- **Your goal**: Reproduce unchanged everything in the rows below from the row containing "family: Poaceae" down to the row containing "order: Lamiales", with both of those rows included.

- **Input data**:

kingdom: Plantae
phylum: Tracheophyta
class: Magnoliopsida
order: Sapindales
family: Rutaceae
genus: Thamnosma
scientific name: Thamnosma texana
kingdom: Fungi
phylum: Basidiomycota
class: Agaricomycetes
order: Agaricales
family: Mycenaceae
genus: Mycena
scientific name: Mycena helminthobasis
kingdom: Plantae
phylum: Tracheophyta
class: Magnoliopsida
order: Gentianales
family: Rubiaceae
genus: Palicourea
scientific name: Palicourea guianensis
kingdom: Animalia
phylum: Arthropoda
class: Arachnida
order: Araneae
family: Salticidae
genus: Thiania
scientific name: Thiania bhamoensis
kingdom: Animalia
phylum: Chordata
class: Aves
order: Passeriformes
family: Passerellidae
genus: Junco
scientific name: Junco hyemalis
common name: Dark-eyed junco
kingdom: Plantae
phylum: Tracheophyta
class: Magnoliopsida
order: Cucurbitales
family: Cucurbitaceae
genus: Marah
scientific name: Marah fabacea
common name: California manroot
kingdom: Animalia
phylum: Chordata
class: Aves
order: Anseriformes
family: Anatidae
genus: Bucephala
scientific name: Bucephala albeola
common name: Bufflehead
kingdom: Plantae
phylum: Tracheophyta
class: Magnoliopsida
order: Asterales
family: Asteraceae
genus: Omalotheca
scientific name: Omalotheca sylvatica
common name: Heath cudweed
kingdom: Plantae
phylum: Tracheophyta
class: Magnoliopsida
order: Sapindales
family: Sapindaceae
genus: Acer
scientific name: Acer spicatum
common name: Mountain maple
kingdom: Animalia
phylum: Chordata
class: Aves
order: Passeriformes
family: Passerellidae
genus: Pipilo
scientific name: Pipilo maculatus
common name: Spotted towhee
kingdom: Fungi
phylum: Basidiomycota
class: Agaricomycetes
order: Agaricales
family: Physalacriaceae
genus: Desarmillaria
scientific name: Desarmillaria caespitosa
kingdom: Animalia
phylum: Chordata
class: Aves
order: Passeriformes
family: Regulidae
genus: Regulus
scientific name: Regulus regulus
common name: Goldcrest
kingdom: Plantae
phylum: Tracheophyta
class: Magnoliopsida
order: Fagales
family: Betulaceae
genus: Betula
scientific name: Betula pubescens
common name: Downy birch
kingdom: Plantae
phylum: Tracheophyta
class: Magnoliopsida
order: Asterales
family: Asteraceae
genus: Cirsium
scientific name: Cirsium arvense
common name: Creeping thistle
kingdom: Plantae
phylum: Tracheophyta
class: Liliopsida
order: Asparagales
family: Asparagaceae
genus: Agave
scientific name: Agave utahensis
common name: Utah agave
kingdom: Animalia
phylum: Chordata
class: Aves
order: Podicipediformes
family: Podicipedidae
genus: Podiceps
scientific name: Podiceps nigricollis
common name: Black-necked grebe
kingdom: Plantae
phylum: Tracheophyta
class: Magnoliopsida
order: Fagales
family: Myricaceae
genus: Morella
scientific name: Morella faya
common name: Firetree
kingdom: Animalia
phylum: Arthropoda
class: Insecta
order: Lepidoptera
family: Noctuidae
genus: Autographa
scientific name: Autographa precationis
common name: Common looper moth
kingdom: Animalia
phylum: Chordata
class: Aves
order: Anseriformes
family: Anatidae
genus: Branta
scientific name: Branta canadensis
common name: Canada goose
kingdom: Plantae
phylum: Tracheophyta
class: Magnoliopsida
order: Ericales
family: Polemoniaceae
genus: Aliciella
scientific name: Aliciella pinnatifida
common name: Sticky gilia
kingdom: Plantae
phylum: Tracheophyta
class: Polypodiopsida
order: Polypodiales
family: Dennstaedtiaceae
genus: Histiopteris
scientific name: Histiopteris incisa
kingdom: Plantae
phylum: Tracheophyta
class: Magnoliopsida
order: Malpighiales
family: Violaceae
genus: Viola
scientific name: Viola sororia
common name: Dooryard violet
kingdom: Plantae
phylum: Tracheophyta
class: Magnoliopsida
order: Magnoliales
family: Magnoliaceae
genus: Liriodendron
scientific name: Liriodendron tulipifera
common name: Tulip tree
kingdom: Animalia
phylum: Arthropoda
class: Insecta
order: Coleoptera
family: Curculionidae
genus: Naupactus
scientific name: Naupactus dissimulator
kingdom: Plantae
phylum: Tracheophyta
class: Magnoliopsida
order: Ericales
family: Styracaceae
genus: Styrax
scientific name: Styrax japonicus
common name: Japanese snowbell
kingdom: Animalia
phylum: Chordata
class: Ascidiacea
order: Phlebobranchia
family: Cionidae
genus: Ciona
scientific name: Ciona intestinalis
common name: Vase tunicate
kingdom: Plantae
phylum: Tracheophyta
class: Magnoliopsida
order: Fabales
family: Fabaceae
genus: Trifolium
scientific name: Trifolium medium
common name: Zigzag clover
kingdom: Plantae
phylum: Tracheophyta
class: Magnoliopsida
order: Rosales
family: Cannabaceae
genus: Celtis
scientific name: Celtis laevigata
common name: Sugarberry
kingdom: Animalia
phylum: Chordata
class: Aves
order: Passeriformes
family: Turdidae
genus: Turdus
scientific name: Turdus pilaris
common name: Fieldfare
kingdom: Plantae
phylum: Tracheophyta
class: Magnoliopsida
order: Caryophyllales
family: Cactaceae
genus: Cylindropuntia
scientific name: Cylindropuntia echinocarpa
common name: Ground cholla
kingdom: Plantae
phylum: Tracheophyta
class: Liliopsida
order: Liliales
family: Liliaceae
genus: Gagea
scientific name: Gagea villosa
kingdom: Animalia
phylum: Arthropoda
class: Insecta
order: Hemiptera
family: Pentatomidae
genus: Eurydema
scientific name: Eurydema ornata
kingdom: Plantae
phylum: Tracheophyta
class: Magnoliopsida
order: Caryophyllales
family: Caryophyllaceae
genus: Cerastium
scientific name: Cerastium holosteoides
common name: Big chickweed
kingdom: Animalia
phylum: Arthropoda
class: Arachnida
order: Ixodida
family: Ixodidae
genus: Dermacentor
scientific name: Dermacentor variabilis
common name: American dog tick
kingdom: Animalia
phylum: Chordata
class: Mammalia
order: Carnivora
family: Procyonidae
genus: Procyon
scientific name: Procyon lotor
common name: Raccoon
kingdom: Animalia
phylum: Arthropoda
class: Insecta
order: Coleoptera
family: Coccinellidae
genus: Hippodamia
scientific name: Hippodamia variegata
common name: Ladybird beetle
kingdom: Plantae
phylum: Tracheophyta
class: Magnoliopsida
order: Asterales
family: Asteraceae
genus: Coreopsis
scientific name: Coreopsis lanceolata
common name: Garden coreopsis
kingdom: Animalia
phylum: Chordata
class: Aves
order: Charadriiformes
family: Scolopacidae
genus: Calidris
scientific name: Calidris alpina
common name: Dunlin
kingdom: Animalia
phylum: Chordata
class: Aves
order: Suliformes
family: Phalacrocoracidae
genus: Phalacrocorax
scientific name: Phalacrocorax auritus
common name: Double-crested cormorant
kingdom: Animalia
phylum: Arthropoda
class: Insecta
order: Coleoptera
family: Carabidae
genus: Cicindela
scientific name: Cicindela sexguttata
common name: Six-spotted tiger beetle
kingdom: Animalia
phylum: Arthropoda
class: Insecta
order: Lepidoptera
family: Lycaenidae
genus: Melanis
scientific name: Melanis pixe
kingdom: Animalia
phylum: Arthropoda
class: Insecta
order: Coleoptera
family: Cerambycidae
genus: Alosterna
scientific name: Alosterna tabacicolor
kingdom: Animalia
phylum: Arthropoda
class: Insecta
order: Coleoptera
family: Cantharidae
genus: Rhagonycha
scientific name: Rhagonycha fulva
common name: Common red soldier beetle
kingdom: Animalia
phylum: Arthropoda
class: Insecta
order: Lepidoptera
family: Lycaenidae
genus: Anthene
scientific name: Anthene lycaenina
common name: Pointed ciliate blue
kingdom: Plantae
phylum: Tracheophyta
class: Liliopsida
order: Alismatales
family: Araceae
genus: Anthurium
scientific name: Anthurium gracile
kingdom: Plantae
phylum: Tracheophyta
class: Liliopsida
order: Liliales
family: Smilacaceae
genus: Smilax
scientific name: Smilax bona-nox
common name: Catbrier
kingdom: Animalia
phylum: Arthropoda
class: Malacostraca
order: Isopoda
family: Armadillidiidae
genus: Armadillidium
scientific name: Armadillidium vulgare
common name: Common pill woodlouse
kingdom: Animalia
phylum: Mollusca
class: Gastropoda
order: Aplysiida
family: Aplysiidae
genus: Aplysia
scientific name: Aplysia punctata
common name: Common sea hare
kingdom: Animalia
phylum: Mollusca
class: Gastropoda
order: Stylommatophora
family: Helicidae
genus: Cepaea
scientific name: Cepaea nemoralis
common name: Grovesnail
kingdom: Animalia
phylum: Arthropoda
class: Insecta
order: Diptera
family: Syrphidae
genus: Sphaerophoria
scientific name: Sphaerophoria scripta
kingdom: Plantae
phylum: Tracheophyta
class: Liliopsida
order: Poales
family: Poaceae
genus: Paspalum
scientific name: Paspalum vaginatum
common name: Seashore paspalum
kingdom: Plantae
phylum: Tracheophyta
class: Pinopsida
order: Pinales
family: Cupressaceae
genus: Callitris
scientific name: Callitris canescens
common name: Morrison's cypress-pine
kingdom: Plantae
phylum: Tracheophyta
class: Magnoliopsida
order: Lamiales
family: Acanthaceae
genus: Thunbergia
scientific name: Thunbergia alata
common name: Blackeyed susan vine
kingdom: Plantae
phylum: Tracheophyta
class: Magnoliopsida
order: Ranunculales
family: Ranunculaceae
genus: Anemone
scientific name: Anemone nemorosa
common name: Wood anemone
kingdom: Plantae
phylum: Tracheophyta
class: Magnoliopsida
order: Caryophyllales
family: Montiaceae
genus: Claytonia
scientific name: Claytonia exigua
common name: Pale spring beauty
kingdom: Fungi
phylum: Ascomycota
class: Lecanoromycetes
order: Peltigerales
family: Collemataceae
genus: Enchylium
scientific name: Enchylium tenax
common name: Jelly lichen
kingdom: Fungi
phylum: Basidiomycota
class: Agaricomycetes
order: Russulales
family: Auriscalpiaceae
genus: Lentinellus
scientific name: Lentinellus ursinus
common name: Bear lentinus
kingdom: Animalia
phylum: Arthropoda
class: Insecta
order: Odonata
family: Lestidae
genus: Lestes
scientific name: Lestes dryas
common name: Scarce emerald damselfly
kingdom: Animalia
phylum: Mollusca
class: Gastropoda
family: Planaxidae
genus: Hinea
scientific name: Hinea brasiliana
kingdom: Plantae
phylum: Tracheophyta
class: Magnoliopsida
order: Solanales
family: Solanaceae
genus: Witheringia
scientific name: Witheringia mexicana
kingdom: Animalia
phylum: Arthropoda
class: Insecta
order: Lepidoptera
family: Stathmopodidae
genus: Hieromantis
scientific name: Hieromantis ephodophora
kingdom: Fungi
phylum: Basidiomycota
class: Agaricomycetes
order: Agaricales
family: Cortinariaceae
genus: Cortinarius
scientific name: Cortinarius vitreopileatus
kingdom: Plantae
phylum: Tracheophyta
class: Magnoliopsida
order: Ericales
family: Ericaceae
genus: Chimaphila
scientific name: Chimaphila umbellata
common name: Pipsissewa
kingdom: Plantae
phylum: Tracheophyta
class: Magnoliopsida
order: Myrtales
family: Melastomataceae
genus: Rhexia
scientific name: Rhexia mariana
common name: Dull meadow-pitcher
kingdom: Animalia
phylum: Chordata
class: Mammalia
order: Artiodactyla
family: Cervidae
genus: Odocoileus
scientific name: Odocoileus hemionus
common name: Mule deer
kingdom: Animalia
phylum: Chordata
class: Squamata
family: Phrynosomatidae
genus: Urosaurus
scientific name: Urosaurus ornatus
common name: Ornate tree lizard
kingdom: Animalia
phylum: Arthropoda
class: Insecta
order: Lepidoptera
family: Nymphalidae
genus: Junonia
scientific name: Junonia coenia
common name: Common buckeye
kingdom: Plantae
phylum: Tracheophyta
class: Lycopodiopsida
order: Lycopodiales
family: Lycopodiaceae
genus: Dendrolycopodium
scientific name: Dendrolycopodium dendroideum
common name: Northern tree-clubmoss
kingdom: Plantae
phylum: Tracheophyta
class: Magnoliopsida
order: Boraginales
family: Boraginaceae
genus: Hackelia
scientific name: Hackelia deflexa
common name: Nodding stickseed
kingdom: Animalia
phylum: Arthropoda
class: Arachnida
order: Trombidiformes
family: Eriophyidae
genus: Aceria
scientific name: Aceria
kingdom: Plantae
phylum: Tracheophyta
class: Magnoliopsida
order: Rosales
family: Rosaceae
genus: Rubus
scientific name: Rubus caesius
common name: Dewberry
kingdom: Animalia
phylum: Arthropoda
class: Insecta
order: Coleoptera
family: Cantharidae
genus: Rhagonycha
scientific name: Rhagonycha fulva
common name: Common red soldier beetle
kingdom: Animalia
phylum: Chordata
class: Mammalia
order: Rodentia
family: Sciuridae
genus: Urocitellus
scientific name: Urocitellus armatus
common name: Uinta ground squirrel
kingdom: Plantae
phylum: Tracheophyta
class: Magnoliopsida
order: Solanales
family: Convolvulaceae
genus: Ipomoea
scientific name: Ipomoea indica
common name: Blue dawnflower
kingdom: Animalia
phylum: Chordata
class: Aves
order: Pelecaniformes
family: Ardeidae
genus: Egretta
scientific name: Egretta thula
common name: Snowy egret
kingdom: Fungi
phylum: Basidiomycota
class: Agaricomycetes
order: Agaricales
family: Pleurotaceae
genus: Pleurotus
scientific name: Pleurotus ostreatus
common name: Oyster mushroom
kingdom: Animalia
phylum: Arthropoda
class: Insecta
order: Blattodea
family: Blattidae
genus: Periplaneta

- **Answer below**:
family: Poaceae
genus: Paspalum
scientific name: Paspalum vaginatum
common name: Seashore paspalum
kingdom: Plantae
phylum: Tracheophyta
class: Pinopsida
order: Pinales
family: Cupressaceae
genus: Callitris
scientific name: Callitris canescens
common name: Morrison's cypress-pine
kingdom: Plantae
phylum: Tracheophyta
class: Magnoliopsida
order: Lamiales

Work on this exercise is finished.